I am working with a multithreaded embedded application. Each thread is allocated stack sizes based on its functionality. Recently we found that one of the thread corrupted the s
As Lee mentions, your best bet might be to port Electric Fence to your ARM9 proprietary compiler. Failing that, the ARM ABI and stack format is well documented, so you could write a CHECK_STACK function that verifies that the return addresses point to functions, etc.
However, it's hard to truly write some of these checks though unless you're the compiler, so if you're not particularly tied to this compiler, GCC does support ARM and it also supports stack guards.
What compiler are you using? I'm guessing a OS specific one. If you're using GCC, you may be able to use the Stack-Smashing Protector. This might be a fix for your production system prevent the issue, and would also allow you to detect it in development.
To effectively check for stack corruption, you need to check your available stack space, put guards on both sides of the stack arguments before the call, make the call, and then check the guards on the call's return. This kind of change generally requires modification to the code which the compiler generates.
Ideally valgrind would support your platform/OS. It's shocking to me that you don't get a separate vm memory region for each thread's stack. If there's any way to build your app so it can run on linux as well, you can probably reproduce the bug there and catch it with valgrind.
Do you have the kernel source? The last time I wrote a kernel, I added (as an option) stack checking in the kernel itself.
Whenever a context switch was going to occur, the kernel would check 2 stacks:
(1) The task being swapped out -->if the task blew its stack while it was running, let's know right now.
(2) The destination (target) task --> before we jump into the new task, let's make sure some wild code didn't clobber its stack. If its stack is corrupted, don't even switch into the task, we're screwed.
Theoretically the stacks of all tasks could be checked, but the above comments provide the rationale for why I checked these 2 stacks (configurable).
In addition to this, application code can monitor tasks (incl. the interrupt stack if you have one) in the idle loop, the tick ISR, etc...
When working on an embedded platform recently, I looked high and low for ways to do this (this was on an ARM7).
The suggested solution was what you've already come up with: initialize the stack with a known pattern and make sure that pattern exists after returning from a function. I thought the same thing "there's got to be a better way" and "hasn't someone automated this". The answer to both questions was "No" and I had to dig in just as you've done to try to find where the corruption was occuring.
I also "rolled my own" exception vectors for the data_abort, etc. There are some great examples on the 'net of how to backtrace the call stack. This is something you could do with a JTAG debugger, break when any of these abort vectors occurs and then investigate the stack.

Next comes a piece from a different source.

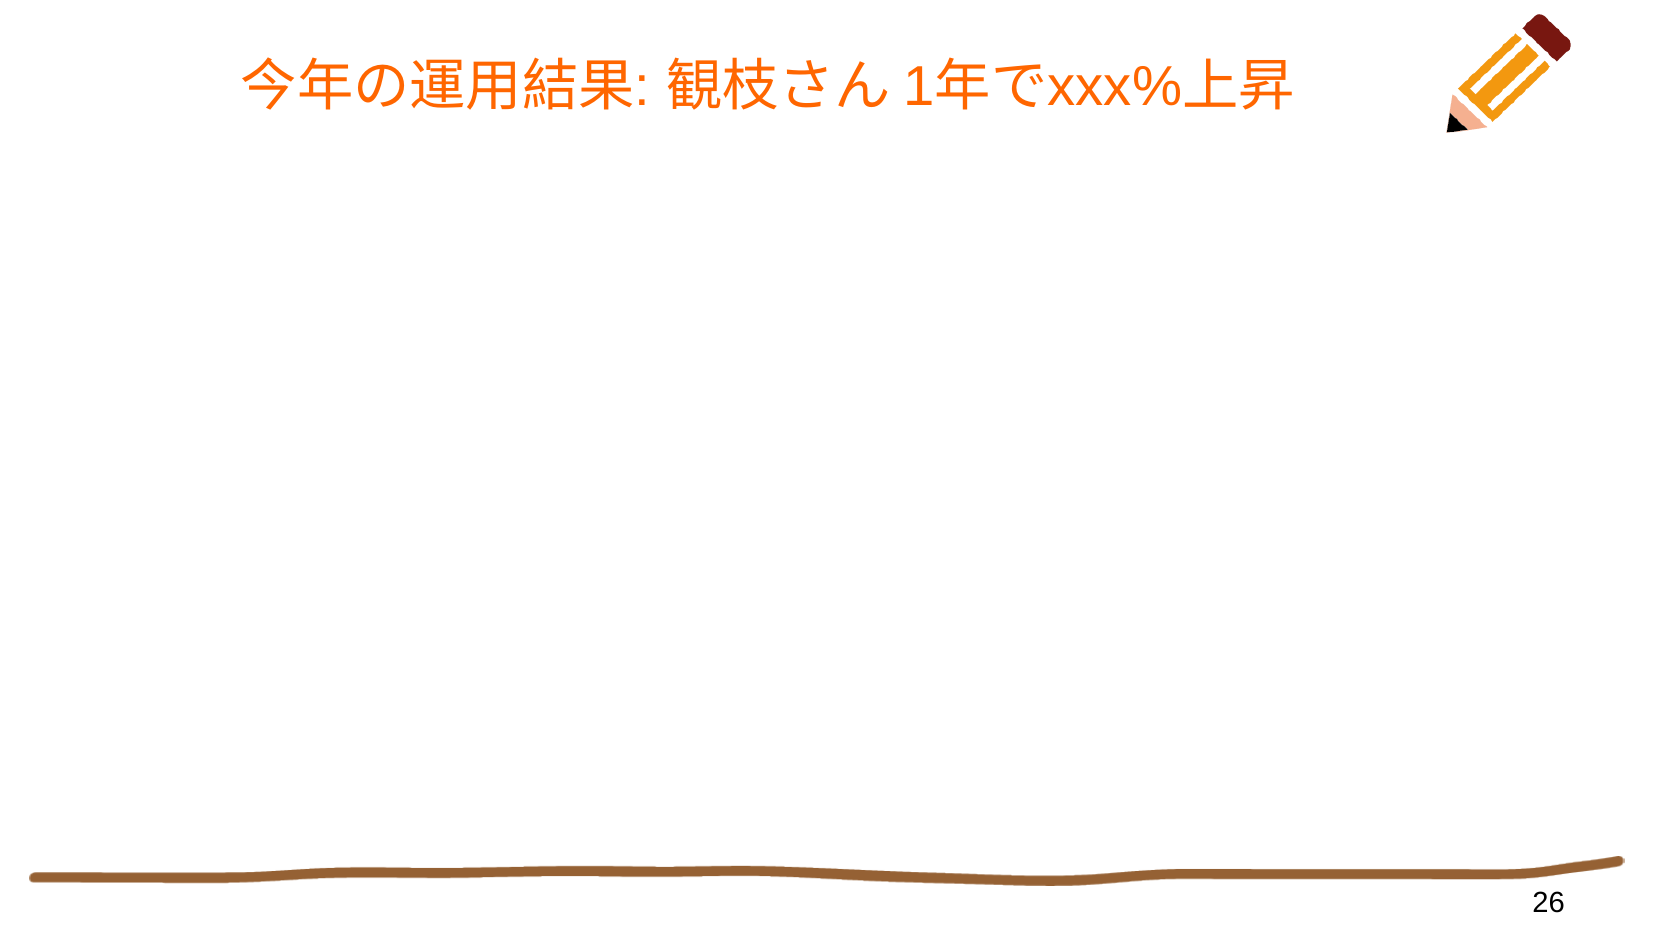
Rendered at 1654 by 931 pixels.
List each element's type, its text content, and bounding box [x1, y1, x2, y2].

picture [1446, 14, 1571, 133]
picture [29, 856, 1625, 886]
title 今年の運用結果: 観枝さん 1年でxxx%上昇 [88, 29, 1447, 133]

This can be useful if you only have 1 or 2 breakpoints (which seems to be the norm for ARM JTAG debugging).
ARM9 has JTAG/ETM debugging support on-die; you should be able to set up a data access watchpoint covering e.g. 64 bytes near the top of your stacks, which would then trigger a data abort, which you could catch in your program or externally.
(The hardware I work with only supports 2 read/write watchpoints, not sure if that's a limitation of the on-chip stuff or the surrounding third-party debug kit.)
This document, which is an extremely low-level description of how to interface with the JTAG functionality, suggests you read your processor's Technical Reference Manual -- and I can vouch that there's a decent amount of higher-level info in chapter 9 ("Debug Support") for the ARM946E-S r1p1 TRM.
Before you dig into understanding all this stuff (unless you're just doing it for fun/education), double-check that the hardware and software you're using won't already manage breakpoints/watchpoints for you. The concept of "watchpoint" was a bit hard to find in the debugging software we use -- it was a tab labelled "Hardware" in the add breakpoint dialog.
Another alternative: your compiler may support a command-line option to add function calls at the entry and exit points of functions (some sort of "void enterFunc(const char * callingFunc)" and "void exitFunc(const char * callingFunc)"), for function cost profiling, more accurate stack tracing, or similar. You can then write these functions to check your stack canary value.
(As an aside, in our case we actually ignore the function name that is passed in (I wish I could get the linker to strip these) and just use the processor's link register (LR) value to record where we came from. We use this for getting accurate call traces as well as profiling information; checking the stack canaries at this point would be trivial too!)
The problem is, of course, that calling these functions changes the register and stack profiles for the functions a bit... Not much, in our experiments, but a bit. The performance implications are worse, and wherever there's a performance implication there's the chance of a behavior change in the program, which may mean you e.g. avoid triggering a deep-recursion case that you might have before...
Very late update: these days, if you have a clang+LLVM based pipeline, you may be able to use Address Sanitizer (ASAN) to catch some of these. Be on the lookout for similar features in your compiler! (It's worth knowing about UBSAN and the other sanitizers too.)